The first is the "metropolitan plan," which tries to block white flight by incorporating suburbs under city control, then busing whites back into town to achieve balance. The courts have struck down such plans in Detroit and Richmond. Armor adds another glum note. After studying inconclusive results of the one metropolitan-integration plan tried so far, in Louisville, he says it does not seem to work. Whites, denied escape to near suburbs, move farther away, or flee into private schools. Even in sprawling Los Angeles, where, Armor thinks, some sort of metropolitan plan should be instituted and might work, the chances of getting approval seem small.

→ **Written instruction 1**
Using the passage on the metropolitan plan, mark each statement yes or no and quote the exact words that decide it: (a) Courts struck down metropolitan plans in Detroit and Richmond. (b) The Louisville plan produced conclusive evidence of success. (c) Armor thinks some sort of metropolitan plan might work in Los Angeles.
→ **Written instruction 2**
Answer these from the passage on the metropolitan plan:
(a) What does the plan incorporate under city control?
(b) In which city was the one metropolitan-integration plan tried so far?
(c) Besides moving farther away, where do whites flee?
→ **Written instruction 3**
Carry on the passage about the metropolitan school-integration plan, beginning after its final sentence.
The rows that come after this passage aren't needed.

[Saved data entries]
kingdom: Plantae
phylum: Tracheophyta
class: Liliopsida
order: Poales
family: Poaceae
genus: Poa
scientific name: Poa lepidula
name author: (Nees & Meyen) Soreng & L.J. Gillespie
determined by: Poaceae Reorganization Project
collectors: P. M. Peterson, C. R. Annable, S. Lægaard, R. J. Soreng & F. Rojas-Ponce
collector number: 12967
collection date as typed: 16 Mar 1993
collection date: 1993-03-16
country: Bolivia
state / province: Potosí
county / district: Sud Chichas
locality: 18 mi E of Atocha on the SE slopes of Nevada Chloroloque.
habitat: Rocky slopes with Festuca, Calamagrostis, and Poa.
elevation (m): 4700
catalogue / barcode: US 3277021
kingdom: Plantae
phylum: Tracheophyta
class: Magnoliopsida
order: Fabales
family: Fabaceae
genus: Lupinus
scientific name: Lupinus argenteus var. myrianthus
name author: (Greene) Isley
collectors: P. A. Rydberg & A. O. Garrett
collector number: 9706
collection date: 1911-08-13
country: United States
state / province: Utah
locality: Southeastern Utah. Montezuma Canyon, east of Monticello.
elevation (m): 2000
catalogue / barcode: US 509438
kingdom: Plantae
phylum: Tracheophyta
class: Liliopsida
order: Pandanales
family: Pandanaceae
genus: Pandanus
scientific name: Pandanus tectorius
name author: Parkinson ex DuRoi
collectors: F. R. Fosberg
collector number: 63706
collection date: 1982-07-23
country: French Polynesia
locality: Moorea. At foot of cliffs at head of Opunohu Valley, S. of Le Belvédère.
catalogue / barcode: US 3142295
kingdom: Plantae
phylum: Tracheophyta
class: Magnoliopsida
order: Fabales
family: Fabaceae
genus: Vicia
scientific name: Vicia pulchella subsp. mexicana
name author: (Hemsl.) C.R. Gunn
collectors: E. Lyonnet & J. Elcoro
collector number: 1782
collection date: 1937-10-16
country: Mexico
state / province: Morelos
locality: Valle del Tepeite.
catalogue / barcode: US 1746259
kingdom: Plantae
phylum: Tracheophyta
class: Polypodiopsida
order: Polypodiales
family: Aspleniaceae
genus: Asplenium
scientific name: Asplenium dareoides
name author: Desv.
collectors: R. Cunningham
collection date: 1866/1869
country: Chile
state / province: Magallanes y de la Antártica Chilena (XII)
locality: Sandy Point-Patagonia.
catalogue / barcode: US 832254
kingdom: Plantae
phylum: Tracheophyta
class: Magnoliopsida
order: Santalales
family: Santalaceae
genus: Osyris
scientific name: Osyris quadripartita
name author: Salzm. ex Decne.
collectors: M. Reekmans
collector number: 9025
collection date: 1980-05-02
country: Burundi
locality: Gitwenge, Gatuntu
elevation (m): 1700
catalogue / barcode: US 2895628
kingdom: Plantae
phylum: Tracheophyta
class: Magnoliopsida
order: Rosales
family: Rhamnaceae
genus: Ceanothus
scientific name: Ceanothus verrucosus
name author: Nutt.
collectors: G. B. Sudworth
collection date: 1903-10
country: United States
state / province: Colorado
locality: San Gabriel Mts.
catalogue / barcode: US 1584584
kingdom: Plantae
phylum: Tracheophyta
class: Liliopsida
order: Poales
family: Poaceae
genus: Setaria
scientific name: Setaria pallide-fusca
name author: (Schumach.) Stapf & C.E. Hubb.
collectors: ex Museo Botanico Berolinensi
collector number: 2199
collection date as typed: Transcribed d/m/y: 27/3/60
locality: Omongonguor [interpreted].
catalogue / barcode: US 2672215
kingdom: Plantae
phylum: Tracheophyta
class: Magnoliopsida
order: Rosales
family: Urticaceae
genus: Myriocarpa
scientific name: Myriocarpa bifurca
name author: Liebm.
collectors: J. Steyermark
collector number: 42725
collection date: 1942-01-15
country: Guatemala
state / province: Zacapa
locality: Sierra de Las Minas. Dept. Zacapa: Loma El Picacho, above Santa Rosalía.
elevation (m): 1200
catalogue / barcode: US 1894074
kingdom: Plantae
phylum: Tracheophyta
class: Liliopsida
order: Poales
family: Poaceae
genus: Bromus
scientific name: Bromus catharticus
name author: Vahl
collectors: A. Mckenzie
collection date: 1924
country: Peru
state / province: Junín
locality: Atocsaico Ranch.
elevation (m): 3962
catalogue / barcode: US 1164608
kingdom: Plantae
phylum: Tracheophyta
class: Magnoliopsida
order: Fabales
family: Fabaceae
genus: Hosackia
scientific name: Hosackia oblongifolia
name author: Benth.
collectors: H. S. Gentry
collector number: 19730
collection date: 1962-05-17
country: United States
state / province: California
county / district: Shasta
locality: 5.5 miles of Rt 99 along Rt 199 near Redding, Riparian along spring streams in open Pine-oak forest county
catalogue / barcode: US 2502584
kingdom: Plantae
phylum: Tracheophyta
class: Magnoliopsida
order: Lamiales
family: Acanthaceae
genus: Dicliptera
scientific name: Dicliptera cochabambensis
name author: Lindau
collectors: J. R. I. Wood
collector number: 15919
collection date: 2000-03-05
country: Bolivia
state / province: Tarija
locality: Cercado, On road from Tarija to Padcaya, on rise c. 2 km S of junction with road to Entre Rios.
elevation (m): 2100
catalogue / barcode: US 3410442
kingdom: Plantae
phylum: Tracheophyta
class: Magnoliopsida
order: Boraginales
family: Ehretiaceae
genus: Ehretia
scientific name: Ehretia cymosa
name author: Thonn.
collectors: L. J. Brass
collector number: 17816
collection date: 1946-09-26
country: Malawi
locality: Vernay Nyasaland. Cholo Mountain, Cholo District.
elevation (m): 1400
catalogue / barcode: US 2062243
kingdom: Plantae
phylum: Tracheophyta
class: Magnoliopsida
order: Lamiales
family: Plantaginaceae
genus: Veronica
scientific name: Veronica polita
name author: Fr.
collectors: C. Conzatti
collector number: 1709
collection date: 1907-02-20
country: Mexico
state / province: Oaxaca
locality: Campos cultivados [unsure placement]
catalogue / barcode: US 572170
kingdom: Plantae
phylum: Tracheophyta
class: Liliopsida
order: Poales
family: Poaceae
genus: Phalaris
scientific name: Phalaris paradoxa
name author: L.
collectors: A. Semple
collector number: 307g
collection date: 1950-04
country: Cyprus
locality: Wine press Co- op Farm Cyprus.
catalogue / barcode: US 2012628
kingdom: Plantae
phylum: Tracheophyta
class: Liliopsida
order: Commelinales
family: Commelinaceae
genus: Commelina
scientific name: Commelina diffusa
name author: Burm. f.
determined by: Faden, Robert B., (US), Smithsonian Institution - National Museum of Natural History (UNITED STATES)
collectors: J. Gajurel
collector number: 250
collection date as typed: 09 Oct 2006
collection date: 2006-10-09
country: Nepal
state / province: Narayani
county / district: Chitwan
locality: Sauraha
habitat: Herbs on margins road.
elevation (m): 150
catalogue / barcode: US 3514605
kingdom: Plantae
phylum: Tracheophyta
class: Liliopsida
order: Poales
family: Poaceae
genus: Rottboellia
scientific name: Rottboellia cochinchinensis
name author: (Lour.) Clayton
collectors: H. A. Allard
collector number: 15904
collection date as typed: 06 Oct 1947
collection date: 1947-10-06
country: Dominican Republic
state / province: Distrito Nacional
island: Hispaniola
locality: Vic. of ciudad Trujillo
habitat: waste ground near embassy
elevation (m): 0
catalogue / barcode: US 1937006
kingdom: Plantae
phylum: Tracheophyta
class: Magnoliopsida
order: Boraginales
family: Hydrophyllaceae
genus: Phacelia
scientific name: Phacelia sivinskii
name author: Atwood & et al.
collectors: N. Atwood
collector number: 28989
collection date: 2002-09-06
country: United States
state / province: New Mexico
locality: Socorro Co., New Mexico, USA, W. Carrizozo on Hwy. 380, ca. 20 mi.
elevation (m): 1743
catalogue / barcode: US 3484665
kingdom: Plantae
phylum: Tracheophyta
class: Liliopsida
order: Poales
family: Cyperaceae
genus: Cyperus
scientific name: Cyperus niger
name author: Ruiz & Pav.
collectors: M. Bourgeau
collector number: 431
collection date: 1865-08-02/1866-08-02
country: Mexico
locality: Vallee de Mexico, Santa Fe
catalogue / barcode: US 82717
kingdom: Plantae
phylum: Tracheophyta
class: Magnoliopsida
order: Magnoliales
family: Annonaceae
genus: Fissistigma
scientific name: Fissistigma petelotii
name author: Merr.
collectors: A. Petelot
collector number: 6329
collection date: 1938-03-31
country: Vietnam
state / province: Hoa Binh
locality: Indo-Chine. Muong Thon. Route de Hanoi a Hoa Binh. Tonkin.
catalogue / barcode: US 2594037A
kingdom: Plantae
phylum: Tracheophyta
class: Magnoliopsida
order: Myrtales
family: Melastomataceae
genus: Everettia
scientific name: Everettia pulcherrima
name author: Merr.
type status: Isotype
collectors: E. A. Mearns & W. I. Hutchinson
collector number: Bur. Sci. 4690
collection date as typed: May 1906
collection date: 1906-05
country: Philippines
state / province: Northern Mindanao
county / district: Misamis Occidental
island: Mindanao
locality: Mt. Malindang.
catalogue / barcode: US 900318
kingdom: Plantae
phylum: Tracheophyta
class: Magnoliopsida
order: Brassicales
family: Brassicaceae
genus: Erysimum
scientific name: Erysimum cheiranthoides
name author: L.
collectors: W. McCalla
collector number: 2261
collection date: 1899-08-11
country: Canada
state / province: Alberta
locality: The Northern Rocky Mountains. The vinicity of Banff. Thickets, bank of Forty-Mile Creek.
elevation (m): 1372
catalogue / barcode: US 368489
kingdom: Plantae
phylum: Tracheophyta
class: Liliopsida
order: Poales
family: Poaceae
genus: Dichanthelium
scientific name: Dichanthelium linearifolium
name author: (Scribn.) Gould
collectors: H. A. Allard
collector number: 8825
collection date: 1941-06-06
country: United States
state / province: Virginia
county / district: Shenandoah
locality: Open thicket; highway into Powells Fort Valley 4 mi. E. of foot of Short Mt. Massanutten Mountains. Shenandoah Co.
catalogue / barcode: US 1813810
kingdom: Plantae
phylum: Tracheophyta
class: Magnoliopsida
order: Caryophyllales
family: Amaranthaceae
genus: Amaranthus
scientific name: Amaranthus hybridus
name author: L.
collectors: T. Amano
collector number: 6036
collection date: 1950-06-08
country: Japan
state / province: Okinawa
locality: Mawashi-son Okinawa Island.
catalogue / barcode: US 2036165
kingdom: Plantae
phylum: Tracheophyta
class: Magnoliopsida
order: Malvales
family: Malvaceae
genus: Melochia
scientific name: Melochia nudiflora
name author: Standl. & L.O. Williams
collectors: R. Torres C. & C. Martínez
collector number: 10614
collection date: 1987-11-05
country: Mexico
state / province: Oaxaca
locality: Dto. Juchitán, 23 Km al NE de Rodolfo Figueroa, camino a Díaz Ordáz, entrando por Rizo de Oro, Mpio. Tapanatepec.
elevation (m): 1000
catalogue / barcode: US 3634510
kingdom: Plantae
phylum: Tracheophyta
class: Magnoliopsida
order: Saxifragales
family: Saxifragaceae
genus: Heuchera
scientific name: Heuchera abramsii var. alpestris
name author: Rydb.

→ **Final answer 1**
(a) Yes: "The courts have struck down such plans in Detroit and Richmond."
(b) No: "After studying inconclusive results of the one metropolitan-integration plan tried so far, in Louisville, he says it does not seem to work."
(c) Yes: "where, Armor thinks, some sort of metropolitan plan should be instituted and might work"

→ **Final answer 2**
(a) Suburbs
(b) Louisville
(c) Into private schools

→ **Final answer 3**
Armor has often testified in court hearings about mandatory busing plans. His personal hope for further progress boils down to a mixture of mandated school improvements—for instance, a court-ordered increase in the number of "magnet" schools to draw qualified whites and blacks from all corners of a city—and vigorously promoted voluntary school integration. The only hopeful example he gives, however, is San Diego. Using a voluntary system, the city has kept the level of white flight down (below 6% per year). But the increase in the actual number of whites and nonwhites going to school together—the real aim of integration—has been small. A similar failure to achieve much actual integration occurs in many forced-busing cities, as Armor keeps pointing out, but at a much greater cost in pain, dislocation and plain cash.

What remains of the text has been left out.